=== WRITTEN REQUEST ===
Translate this sentence from the passage on downwind sailing into Spanish: "We have been racing the 80 for a couple months now after racing symmetrical boats for decades."

=== DOCUMENT SEGMENT ===

Dynamic question I know. 

We have been racing the 80 for a couple months now after racing symmetrical boats for decades.  

Upwind, we can go fast.  Downwind there is some frustration.

I am starting to think that there is a big range of wind velocity that you sail this boat like a soaker.

For example, in 12 to 15 with the apparent at 90 degrees, it feels like lots of pressure and fast.  We drive down in gusts or when the speedo hits 7 knots.  But the prime competition, an Olson 30 and a B25,  just square up and head dead downwind.  I think they are doing steady 6 to 6.5's, and it is impossible to make up the distance.  

So my gut says we can go equally fast or faster than the competition at maybe an apparent of 150 to 165. We can ease the tack line up and try to roll a little to weather trying for better projection.  It kinda feels like betraying the "idea" of the boat to do this though...

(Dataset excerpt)
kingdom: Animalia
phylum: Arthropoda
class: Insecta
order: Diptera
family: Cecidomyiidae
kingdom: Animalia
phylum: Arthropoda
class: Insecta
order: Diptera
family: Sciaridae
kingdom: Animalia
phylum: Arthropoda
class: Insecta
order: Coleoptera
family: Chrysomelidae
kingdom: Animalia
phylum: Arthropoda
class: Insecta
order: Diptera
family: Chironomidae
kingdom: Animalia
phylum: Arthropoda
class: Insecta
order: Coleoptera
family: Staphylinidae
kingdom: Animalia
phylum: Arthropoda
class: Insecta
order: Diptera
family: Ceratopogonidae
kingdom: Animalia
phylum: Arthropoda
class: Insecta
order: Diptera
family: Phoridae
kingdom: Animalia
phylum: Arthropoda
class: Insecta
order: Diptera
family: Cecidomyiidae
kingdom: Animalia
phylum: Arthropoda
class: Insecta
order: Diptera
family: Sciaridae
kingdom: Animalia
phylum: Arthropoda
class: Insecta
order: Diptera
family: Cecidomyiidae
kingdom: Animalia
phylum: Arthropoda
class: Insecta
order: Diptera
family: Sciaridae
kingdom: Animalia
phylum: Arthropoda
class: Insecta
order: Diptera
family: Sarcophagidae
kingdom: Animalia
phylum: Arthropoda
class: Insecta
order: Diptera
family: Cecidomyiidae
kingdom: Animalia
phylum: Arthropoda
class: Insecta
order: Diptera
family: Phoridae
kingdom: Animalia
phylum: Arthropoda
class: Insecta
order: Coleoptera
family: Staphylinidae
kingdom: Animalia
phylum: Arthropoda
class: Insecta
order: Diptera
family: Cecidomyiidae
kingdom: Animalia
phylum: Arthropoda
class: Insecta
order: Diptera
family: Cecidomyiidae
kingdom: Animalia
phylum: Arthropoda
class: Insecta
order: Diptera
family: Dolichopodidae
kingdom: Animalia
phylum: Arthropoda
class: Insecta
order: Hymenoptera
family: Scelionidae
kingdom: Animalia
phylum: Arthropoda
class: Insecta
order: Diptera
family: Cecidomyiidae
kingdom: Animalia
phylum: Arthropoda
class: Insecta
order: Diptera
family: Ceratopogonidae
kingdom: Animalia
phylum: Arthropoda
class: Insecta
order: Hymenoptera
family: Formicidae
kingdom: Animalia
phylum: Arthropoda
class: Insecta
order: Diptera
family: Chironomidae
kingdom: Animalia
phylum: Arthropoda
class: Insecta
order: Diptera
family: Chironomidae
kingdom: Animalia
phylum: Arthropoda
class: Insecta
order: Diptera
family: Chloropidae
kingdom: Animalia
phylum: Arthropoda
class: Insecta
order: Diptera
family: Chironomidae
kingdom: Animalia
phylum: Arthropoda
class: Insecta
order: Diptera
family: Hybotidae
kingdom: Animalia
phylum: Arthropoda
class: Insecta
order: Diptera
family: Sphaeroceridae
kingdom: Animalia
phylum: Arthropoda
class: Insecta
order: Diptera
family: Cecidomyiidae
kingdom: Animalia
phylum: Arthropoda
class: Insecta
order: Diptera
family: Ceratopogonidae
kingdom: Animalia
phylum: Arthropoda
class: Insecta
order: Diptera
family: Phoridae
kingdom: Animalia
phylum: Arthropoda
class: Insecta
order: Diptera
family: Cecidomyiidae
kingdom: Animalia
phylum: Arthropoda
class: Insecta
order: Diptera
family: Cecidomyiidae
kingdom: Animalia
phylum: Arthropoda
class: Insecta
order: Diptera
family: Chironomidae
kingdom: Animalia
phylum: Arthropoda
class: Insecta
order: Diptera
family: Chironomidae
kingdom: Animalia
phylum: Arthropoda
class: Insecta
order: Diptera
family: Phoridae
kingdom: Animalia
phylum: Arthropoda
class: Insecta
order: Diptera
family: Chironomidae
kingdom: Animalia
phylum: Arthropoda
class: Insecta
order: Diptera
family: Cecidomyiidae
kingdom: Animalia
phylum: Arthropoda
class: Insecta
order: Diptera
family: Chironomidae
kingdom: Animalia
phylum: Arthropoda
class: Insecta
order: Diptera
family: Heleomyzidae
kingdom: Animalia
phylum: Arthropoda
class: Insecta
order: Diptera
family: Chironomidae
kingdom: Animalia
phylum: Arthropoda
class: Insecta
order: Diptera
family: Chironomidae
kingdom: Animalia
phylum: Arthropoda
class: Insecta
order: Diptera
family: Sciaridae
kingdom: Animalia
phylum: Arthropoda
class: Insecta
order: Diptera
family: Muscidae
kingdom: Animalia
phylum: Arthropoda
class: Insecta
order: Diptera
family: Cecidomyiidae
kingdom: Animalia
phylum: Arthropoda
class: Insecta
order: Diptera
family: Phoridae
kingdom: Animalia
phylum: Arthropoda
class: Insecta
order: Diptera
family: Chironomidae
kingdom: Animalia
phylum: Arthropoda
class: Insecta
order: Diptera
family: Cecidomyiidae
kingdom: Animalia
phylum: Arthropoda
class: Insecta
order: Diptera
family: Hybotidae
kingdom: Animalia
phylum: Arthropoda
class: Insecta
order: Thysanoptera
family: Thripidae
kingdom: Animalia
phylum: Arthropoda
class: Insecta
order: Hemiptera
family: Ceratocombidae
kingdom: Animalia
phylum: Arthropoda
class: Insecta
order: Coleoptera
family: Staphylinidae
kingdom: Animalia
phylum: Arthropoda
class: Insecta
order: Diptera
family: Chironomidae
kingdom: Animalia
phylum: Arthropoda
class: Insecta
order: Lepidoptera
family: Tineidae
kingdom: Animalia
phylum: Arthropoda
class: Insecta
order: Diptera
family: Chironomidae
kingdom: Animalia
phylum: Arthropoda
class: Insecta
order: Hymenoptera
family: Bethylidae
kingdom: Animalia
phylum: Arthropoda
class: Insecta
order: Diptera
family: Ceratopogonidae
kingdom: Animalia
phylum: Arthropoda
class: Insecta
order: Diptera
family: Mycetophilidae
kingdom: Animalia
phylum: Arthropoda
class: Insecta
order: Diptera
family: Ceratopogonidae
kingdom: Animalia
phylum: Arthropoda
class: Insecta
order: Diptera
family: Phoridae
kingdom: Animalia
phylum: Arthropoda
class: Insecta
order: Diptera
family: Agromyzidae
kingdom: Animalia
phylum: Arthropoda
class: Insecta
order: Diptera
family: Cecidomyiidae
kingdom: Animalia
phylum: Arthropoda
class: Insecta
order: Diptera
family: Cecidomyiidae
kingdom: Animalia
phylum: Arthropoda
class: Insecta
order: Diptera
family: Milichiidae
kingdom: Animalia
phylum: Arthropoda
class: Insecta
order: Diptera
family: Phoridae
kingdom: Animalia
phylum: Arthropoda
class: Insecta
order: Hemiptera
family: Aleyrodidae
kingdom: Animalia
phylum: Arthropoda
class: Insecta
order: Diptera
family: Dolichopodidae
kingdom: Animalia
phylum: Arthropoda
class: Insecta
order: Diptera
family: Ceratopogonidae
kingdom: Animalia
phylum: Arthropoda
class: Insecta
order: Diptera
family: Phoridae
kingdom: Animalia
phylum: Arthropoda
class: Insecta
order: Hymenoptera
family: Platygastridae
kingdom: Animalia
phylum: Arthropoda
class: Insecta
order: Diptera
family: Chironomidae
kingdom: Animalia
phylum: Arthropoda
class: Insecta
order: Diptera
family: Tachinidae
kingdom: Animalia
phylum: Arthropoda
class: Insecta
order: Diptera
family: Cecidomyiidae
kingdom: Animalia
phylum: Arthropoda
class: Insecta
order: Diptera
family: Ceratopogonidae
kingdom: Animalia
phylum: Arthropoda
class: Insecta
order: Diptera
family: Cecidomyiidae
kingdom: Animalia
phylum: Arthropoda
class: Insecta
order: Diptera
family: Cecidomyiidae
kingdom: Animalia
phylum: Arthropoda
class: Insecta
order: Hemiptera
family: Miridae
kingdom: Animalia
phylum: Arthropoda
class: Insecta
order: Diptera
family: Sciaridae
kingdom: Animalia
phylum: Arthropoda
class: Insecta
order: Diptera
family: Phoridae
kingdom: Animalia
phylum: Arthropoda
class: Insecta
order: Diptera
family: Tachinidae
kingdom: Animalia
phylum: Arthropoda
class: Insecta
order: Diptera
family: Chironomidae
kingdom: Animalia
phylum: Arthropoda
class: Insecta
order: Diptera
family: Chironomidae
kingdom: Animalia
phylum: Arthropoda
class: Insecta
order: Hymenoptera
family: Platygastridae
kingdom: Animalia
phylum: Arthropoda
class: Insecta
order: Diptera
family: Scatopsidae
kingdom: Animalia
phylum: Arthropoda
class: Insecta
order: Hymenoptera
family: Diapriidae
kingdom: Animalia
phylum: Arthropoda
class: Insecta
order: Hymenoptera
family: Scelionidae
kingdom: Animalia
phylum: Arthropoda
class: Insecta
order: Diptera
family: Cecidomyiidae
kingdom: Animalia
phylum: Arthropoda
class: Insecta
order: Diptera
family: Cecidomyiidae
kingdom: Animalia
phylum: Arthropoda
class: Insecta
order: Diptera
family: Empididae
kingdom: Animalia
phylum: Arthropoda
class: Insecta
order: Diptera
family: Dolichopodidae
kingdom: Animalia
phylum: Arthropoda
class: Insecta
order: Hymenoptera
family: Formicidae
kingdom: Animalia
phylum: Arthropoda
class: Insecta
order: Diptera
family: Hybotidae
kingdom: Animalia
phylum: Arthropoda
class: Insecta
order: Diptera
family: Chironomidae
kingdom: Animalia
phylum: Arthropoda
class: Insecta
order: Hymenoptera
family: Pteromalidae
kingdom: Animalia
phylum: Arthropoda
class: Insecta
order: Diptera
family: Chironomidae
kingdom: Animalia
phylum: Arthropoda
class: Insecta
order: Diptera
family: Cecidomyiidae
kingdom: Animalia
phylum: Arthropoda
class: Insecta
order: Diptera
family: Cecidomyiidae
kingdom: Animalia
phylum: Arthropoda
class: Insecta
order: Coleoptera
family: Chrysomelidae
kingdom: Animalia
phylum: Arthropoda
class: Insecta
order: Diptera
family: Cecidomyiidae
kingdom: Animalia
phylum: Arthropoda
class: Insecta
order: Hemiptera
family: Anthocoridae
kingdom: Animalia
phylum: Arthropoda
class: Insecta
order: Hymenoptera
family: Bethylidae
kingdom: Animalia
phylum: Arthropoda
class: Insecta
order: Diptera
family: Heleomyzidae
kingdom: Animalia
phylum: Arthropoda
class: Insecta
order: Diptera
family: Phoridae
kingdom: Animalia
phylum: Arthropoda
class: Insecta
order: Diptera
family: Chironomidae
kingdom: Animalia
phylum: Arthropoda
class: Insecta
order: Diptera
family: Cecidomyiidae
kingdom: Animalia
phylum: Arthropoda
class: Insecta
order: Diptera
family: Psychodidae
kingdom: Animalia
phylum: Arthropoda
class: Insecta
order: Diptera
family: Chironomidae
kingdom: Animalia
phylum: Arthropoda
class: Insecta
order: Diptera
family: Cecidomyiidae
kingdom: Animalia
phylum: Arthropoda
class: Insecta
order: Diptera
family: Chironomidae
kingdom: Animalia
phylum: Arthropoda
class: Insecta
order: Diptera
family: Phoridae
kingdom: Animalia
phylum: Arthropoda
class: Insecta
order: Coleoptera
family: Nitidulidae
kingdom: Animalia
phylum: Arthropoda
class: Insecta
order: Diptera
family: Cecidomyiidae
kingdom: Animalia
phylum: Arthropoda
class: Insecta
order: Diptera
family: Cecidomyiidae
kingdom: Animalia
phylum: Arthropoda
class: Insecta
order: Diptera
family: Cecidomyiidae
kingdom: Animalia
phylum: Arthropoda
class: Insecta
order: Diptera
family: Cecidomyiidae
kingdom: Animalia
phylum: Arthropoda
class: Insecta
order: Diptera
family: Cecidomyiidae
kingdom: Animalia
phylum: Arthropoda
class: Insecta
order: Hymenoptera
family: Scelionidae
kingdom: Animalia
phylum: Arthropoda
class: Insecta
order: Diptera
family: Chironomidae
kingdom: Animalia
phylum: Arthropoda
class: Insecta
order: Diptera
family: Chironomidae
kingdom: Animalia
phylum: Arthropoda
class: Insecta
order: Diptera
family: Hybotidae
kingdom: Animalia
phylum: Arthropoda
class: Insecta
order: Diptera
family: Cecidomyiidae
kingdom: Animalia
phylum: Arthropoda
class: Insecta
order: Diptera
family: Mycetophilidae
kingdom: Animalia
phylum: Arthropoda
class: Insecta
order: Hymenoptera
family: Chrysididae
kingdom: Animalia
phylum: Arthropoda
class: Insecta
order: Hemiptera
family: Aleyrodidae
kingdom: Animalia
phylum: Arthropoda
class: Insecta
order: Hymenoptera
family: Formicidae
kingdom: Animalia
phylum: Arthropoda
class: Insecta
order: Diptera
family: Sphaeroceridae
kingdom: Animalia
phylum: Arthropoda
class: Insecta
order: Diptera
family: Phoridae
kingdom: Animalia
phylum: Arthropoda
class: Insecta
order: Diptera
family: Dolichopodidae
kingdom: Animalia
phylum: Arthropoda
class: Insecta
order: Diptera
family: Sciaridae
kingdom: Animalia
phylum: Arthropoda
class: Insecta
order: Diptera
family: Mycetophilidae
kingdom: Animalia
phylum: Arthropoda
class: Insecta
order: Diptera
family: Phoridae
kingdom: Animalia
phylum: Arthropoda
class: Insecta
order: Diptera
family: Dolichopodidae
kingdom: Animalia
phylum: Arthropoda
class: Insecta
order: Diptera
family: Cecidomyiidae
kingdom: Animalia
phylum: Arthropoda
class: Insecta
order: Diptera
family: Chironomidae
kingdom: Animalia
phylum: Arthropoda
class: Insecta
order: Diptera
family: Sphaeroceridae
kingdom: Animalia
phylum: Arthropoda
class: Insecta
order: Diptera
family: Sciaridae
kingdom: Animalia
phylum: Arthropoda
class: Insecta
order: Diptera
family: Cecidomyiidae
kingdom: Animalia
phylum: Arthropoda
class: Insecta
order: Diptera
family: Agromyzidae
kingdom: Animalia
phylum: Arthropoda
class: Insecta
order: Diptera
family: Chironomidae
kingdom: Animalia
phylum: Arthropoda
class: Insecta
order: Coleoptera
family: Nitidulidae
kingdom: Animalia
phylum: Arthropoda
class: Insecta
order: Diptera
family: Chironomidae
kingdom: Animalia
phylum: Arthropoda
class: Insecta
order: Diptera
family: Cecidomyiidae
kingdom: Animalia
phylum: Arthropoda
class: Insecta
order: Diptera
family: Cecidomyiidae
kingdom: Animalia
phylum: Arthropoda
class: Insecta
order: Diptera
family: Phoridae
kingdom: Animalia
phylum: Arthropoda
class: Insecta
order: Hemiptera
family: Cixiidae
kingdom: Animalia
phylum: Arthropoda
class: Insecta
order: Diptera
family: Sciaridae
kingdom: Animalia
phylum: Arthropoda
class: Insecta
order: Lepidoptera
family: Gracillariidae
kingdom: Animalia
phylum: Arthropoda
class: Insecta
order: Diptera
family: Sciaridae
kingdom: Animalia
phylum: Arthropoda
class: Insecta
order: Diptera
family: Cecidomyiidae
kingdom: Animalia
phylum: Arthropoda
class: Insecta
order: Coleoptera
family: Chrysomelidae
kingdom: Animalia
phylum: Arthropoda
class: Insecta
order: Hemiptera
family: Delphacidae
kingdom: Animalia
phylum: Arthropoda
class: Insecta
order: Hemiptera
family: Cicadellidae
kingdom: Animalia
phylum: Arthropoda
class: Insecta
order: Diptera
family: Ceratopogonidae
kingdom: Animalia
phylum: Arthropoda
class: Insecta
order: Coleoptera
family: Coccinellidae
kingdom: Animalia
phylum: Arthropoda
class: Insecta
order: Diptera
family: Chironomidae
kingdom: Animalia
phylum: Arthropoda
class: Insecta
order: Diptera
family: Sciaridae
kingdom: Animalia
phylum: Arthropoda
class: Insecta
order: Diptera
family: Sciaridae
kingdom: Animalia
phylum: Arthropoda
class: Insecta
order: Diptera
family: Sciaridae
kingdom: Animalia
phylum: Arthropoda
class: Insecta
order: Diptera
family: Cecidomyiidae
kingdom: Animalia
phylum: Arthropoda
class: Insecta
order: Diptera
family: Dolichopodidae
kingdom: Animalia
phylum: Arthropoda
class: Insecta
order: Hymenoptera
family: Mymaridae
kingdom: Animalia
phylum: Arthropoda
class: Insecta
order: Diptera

=== SOLUTION TO THE EXERCISE ===
Llevamos un par de meses compitiendo con el 80, después de haber competido con barcos simétricos durante décadas.